-- Your instructions --
Switch "collectors" to "collected by" in the records from the line with "genus: Selaginella" to the line with "elevation (m): 375", and write out only those lines with everything else left the same.

-- Exercise input --
----------

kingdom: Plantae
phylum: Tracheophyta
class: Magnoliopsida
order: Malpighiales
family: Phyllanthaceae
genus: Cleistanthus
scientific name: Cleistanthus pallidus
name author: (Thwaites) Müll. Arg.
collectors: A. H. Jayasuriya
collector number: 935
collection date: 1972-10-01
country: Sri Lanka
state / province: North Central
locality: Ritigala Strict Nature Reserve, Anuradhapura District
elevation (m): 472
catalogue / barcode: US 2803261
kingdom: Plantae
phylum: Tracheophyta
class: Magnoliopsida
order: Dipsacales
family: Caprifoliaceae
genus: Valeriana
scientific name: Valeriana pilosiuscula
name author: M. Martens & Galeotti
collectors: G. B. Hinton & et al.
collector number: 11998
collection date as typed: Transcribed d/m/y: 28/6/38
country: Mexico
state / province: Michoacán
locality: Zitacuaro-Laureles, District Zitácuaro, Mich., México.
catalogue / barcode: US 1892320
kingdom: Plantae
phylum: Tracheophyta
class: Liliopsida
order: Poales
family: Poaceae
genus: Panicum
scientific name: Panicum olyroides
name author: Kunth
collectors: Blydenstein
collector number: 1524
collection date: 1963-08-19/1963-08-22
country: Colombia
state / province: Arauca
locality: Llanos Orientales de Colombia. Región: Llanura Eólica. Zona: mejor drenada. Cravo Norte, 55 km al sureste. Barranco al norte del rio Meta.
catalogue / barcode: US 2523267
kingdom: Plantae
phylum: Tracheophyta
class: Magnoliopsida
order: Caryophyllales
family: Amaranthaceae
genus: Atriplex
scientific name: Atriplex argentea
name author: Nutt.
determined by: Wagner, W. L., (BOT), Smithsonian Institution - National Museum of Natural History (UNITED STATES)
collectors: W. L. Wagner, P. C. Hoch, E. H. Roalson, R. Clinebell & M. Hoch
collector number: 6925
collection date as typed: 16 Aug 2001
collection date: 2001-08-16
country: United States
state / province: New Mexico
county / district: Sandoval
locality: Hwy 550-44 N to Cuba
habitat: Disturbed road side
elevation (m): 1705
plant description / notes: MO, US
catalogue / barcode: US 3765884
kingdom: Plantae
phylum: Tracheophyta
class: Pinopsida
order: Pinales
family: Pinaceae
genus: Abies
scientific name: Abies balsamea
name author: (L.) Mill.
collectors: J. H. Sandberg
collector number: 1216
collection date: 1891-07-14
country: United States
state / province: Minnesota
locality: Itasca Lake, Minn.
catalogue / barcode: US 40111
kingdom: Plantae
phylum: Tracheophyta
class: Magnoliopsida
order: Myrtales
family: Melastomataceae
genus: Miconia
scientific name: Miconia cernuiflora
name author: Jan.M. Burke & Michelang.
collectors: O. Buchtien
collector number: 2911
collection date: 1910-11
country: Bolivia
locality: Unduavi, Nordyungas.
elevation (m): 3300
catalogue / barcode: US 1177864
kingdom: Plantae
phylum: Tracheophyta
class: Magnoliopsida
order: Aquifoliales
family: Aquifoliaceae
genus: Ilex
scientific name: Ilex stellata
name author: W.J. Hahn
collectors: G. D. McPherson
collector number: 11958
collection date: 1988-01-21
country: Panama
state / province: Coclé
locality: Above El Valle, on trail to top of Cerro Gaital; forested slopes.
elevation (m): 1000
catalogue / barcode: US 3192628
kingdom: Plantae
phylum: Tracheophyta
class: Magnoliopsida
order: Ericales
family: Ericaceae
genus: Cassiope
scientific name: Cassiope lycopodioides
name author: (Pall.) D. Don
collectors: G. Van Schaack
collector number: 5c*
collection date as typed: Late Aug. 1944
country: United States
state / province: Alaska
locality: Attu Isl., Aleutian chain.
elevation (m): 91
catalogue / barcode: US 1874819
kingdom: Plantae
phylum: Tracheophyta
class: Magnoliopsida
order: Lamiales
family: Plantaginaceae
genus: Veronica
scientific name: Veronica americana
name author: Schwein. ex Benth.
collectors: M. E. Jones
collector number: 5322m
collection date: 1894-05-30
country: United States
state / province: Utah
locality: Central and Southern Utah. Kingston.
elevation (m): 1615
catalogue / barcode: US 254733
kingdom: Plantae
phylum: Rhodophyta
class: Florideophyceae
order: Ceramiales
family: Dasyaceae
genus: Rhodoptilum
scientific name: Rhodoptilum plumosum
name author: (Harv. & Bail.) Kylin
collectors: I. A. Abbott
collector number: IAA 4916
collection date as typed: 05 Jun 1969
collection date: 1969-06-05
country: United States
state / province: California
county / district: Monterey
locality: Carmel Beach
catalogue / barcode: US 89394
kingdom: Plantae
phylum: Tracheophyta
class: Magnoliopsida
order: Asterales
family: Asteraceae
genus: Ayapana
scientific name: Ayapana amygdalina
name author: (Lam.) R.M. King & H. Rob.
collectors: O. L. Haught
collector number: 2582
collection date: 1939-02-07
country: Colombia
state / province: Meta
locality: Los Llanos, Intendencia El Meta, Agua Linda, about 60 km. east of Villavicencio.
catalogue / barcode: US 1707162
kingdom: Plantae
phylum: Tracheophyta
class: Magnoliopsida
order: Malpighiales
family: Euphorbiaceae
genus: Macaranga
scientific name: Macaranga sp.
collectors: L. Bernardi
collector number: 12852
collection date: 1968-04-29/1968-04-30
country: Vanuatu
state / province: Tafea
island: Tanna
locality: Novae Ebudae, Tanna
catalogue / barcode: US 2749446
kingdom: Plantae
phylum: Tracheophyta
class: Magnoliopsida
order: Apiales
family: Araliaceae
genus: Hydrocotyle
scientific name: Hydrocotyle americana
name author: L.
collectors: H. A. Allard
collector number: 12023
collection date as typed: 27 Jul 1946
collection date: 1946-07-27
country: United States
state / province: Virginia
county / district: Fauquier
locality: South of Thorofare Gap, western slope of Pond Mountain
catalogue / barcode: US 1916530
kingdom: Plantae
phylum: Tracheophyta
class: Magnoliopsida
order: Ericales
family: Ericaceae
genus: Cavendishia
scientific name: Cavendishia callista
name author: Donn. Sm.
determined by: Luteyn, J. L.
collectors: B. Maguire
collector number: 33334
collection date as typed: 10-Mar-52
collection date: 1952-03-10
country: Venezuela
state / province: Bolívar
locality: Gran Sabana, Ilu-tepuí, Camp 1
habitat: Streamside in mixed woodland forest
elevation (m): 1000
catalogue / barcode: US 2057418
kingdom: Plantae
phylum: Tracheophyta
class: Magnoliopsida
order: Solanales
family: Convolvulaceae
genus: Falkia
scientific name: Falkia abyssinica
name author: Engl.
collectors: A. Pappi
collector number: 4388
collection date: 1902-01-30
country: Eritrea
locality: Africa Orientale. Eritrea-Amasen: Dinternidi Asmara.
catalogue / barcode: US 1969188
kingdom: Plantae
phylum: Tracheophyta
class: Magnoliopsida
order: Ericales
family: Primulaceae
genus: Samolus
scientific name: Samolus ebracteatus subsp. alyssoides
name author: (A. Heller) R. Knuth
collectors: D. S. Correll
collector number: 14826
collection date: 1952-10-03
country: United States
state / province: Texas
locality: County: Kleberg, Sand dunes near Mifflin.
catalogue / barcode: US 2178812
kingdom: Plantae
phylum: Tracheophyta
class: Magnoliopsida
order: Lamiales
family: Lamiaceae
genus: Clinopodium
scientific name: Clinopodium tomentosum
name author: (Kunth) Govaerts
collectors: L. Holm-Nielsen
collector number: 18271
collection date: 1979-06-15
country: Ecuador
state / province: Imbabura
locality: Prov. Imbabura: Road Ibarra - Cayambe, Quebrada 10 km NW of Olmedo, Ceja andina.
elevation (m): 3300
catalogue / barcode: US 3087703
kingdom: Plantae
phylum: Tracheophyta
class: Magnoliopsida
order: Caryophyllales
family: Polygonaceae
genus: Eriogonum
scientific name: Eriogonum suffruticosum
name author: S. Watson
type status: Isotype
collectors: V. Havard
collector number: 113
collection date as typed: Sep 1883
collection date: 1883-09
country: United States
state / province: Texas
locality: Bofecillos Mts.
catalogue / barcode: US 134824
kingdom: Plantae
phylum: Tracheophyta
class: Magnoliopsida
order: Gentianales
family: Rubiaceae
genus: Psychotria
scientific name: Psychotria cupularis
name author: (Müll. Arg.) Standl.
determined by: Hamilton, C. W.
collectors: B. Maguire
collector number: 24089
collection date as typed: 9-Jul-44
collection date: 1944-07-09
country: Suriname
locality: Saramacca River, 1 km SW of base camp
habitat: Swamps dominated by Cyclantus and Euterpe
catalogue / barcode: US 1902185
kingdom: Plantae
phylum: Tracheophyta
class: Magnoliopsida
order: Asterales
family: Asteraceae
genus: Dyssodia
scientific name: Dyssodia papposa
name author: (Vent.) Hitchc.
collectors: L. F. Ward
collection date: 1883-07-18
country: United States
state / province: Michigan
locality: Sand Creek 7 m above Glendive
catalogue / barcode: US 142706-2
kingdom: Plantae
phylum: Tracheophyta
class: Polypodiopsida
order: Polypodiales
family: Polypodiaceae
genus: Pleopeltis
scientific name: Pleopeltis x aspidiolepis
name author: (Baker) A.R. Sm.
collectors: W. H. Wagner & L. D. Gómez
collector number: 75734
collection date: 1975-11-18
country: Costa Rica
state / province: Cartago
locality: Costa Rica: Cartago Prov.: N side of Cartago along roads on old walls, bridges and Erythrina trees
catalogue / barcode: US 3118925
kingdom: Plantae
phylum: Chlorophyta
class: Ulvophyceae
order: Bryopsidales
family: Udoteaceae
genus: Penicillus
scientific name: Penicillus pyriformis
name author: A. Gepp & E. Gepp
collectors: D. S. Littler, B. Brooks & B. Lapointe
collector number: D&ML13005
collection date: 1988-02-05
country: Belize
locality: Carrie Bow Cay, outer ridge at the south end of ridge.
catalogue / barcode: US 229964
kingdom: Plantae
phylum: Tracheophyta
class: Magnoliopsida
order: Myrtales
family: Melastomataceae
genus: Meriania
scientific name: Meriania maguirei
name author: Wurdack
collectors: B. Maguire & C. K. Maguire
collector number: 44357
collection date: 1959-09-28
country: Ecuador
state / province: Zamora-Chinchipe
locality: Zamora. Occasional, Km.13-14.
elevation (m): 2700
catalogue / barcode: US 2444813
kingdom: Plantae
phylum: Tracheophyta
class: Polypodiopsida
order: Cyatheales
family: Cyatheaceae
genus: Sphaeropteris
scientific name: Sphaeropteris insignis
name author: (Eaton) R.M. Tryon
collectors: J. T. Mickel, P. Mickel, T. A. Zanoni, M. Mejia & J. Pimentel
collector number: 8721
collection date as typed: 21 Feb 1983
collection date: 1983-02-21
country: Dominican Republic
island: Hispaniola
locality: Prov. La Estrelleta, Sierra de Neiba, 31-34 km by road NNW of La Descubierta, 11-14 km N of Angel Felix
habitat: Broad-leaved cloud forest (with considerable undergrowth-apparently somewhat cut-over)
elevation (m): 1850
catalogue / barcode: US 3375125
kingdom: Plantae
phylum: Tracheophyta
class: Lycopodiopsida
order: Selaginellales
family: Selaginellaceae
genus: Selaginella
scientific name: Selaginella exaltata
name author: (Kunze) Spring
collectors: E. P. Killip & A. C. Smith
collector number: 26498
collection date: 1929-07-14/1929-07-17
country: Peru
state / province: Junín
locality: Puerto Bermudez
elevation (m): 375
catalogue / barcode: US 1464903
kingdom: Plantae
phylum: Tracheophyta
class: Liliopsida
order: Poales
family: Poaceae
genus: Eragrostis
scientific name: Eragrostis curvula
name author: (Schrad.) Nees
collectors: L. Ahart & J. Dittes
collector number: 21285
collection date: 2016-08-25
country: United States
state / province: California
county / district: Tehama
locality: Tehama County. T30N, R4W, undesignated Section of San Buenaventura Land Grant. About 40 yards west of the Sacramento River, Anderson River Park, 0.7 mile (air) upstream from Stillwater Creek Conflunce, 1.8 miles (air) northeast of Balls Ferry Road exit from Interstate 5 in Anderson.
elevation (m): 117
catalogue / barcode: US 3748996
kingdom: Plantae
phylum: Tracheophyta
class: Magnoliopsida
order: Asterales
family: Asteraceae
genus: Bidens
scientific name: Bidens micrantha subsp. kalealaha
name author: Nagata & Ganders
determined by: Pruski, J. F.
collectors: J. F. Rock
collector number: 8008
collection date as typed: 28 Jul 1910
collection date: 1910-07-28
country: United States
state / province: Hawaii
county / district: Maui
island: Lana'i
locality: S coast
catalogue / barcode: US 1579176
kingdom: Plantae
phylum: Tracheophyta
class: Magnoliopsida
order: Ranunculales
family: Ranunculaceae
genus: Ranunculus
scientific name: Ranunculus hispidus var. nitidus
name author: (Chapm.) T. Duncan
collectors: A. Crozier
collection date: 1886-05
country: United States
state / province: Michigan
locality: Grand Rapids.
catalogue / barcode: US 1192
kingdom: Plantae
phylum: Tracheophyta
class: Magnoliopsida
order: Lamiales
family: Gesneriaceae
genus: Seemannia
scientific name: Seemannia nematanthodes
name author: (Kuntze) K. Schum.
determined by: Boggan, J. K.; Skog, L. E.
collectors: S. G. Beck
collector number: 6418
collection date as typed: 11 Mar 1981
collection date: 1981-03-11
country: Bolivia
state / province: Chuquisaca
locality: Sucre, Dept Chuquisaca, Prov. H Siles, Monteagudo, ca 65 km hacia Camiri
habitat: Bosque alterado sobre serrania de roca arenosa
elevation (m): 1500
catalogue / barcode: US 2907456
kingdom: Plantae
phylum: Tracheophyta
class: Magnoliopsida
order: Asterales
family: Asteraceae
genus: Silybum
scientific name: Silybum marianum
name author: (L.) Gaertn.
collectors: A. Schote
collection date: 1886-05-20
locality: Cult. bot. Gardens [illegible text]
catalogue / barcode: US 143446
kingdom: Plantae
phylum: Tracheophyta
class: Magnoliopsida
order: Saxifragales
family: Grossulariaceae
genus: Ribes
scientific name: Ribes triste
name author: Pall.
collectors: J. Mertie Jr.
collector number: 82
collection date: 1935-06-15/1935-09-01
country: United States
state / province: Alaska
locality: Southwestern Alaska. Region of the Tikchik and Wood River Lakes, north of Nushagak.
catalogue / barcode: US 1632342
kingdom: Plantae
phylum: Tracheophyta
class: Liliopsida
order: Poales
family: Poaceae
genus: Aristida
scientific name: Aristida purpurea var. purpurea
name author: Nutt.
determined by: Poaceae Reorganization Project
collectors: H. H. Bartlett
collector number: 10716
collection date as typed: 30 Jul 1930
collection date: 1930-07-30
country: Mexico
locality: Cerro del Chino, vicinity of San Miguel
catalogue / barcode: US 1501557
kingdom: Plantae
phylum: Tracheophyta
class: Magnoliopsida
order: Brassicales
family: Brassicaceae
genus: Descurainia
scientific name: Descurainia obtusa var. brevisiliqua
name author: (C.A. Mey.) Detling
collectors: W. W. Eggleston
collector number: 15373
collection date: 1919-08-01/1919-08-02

----------

-- Complete response --
genus: Selaginella
scientific name: Selaginella exaltata
name author: (Kunze) Spring
collected by: E. P. Killip & A. C. Smith
collector number: 26498
collection date: 1929-07-14/1929-07-17
country: Peru
state / province: Junín
locality: Puerto Bermudez
elevation (m): 375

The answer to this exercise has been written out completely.